(Extracted records)
---------------

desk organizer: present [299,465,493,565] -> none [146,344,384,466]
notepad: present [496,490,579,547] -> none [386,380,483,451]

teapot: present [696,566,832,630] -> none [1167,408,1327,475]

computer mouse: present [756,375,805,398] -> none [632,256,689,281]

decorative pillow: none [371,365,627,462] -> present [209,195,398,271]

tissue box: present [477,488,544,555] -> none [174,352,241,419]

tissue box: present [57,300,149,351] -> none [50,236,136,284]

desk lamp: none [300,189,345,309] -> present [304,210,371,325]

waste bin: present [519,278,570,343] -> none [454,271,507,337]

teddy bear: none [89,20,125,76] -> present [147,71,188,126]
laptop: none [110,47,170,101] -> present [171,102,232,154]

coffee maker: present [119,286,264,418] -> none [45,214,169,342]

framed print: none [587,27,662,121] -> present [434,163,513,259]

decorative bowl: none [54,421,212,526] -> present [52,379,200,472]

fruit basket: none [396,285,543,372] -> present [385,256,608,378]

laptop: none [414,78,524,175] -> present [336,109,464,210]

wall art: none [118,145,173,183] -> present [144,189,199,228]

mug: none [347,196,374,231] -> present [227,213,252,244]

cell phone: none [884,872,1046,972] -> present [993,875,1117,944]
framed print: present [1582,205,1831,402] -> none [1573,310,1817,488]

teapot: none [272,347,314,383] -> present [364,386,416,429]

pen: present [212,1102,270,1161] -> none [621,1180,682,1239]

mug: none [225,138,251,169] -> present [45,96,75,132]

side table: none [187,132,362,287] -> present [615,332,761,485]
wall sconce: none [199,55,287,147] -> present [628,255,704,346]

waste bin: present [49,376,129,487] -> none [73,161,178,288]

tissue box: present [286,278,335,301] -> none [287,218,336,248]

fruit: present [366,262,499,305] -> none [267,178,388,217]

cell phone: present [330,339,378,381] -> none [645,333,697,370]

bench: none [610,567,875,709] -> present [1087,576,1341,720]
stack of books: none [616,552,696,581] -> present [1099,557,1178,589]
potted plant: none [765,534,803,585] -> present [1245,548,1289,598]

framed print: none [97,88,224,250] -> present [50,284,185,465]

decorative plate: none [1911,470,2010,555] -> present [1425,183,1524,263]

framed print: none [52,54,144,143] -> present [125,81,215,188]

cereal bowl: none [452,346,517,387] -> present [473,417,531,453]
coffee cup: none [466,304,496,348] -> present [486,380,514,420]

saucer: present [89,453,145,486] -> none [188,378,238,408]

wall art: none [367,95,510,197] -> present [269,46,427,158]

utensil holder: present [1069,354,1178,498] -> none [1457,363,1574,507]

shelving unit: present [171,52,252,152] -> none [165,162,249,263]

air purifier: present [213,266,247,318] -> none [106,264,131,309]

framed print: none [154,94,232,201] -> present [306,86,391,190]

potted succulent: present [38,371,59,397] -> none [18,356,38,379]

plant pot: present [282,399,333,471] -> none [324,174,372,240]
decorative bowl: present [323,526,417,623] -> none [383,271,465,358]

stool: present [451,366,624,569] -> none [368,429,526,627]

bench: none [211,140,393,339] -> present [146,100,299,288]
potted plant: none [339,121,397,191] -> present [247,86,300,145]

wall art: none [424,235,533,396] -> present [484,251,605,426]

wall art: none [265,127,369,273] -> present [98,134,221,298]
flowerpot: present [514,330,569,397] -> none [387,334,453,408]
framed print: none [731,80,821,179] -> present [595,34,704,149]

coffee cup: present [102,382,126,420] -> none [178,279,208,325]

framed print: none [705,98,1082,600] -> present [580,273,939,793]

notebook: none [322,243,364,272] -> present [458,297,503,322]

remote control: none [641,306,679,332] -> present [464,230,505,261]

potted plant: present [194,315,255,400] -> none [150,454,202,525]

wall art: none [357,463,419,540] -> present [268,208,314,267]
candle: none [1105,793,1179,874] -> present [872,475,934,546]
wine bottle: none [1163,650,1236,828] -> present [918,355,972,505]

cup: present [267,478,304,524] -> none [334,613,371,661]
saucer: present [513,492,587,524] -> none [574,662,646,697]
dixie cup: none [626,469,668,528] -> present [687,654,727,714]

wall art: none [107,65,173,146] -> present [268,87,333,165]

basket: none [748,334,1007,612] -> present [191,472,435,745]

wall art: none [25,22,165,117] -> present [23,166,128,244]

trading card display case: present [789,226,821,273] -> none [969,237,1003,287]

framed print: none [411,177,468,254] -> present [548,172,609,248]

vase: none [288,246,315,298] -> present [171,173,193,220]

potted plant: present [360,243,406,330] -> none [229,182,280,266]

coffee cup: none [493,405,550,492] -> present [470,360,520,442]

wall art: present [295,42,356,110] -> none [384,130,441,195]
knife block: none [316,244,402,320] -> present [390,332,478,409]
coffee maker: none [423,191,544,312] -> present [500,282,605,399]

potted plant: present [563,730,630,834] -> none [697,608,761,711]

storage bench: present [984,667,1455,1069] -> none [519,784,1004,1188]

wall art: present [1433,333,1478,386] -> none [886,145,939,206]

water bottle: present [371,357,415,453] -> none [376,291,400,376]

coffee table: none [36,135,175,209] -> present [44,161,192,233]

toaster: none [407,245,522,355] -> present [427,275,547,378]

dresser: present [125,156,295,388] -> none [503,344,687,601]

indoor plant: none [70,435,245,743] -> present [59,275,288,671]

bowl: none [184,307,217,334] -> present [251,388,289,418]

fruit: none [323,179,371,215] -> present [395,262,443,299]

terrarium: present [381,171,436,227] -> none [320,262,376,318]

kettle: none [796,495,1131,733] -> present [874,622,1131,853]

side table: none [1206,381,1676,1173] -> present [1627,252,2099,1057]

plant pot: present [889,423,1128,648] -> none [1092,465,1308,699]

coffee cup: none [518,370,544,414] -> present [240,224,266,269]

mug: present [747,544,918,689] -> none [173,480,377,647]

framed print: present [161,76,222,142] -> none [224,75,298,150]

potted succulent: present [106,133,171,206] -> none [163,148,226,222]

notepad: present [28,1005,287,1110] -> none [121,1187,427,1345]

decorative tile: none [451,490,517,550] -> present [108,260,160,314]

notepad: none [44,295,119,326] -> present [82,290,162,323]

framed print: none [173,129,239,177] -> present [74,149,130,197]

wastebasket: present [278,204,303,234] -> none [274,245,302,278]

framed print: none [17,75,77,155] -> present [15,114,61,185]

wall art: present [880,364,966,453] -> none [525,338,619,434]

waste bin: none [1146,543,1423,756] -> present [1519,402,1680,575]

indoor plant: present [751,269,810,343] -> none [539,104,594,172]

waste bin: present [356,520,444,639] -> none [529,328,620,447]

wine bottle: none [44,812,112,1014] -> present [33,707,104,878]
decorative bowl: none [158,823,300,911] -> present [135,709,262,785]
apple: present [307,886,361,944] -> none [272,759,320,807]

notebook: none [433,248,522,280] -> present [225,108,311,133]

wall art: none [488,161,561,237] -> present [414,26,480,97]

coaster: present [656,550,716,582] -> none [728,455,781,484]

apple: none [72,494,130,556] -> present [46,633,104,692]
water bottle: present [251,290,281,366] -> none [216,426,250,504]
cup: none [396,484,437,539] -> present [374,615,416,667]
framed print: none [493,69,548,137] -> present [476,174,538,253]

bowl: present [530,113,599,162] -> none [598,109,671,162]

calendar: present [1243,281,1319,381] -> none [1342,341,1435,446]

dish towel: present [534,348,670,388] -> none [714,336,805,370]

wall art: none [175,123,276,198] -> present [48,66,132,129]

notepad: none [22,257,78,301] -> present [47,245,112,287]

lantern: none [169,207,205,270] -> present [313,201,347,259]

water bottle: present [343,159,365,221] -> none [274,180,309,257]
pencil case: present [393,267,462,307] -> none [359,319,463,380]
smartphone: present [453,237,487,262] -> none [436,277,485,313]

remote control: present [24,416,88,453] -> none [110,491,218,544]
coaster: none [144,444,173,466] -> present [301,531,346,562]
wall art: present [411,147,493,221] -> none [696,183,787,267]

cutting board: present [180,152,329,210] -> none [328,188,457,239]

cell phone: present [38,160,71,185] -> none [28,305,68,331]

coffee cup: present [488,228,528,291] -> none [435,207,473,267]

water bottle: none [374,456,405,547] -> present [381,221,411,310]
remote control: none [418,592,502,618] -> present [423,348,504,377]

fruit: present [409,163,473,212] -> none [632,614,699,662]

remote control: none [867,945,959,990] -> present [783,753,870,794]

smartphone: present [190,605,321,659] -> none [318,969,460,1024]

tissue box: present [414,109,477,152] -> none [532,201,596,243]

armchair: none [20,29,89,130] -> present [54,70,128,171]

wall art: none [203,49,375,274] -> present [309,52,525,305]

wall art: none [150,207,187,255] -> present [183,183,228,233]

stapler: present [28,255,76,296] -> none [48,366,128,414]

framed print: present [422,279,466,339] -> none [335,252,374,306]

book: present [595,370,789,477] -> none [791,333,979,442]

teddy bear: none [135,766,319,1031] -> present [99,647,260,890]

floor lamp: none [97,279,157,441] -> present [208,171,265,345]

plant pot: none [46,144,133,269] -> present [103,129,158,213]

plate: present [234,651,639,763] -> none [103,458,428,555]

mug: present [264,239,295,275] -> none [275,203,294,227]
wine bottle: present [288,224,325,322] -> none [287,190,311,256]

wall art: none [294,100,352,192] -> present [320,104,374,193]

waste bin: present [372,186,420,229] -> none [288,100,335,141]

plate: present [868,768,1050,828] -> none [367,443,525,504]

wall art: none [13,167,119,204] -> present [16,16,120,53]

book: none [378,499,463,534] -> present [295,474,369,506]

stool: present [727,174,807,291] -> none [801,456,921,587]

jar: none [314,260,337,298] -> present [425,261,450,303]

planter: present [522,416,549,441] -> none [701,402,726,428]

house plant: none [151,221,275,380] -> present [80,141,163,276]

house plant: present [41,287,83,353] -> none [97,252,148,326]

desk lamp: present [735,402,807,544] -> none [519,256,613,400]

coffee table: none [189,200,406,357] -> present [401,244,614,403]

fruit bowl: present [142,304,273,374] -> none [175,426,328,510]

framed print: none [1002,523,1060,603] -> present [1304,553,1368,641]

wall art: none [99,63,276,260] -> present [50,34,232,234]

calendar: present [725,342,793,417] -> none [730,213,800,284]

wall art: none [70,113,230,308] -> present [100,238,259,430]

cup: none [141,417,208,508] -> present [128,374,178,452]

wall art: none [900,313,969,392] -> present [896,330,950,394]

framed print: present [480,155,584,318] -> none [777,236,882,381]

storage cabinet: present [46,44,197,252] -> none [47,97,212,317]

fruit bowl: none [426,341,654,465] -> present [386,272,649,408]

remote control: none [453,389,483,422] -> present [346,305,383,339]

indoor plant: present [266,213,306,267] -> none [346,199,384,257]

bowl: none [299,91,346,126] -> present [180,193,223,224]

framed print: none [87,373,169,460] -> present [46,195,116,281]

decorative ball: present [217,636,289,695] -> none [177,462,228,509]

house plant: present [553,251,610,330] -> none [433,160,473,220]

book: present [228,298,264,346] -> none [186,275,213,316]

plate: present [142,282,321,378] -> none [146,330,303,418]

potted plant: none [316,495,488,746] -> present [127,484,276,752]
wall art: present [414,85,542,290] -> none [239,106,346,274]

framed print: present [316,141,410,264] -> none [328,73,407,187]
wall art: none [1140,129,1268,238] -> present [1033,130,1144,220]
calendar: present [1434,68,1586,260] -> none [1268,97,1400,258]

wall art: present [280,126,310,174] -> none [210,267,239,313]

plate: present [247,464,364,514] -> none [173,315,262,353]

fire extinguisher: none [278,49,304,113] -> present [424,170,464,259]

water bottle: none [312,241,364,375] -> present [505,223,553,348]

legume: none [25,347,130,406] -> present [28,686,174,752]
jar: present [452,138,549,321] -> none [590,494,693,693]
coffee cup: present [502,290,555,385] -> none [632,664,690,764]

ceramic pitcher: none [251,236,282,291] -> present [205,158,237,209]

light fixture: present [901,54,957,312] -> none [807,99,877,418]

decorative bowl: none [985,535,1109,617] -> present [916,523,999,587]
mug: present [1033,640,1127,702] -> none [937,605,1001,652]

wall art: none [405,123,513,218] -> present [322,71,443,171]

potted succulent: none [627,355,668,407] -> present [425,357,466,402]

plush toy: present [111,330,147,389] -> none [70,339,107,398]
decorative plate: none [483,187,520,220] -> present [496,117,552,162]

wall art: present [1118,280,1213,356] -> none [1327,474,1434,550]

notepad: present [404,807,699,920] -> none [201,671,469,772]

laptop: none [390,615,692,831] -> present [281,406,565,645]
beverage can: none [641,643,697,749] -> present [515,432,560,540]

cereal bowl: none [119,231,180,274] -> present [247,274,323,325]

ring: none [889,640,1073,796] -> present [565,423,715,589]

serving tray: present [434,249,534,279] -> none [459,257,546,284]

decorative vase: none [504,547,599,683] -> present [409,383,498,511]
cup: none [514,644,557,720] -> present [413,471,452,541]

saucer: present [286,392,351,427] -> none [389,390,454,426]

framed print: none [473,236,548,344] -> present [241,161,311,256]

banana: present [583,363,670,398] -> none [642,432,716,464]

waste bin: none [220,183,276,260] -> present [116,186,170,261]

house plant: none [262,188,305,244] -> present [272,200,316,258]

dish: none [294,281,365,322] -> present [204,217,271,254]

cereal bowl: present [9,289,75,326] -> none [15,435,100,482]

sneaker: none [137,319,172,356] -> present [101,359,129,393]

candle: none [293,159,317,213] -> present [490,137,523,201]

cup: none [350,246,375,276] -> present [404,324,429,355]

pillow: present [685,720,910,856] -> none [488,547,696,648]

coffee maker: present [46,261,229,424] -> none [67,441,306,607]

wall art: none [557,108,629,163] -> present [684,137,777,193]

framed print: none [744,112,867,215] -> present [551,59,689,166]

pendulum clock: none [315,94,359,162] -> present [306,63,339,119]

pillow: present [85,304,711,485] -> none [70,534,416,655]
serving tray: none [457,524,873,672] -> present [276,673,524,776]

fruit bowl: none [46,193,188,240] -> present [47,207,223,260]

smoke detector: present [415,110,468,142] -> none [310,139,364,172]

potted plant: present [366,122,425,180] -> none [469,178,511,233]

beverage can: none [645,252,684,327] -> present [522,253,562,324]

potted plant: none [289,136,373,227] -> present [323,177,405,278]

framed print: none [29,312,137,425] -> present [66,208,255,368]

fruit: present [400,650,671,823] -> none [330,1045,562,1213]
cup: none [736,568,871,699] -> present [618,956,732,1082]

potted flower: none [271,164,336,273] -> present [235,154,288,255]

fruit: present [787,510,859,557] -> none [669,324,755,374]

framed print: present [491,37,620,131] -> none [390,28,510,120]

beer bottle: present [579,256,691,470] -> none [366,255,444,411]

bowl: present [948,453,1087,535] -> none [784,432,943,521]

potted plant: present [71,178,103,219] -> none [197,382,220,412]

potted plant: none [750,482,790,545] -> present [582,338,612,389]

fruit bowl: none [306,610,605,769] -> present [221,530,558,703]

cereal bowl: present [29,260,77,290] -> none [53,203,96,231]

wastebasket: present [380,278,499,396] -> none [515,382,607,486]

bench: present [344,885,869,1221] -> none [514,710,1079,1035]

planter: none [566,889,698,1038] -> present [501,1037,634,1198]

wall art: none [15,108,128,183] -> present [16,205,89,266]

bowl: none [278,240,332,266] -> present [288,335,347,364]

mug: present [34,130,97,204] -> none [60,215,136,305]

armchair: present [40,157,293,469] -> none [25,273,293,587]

---------------

(WORK INSTRUCTIONS) Look through the entries above; copy every line holding the string "tissue".

(WRITTEN ANSWER)
tissue box: present [477,488,544,555] -> none [174,352,241,419]
tissue box: present [57,300,149,351] -> none [50,236,136,284]
tissue box: present [286,278,335,301] -> none [287,218,336,248]
tissue box: present [414,109,477,152] -> none [532,201,596,243]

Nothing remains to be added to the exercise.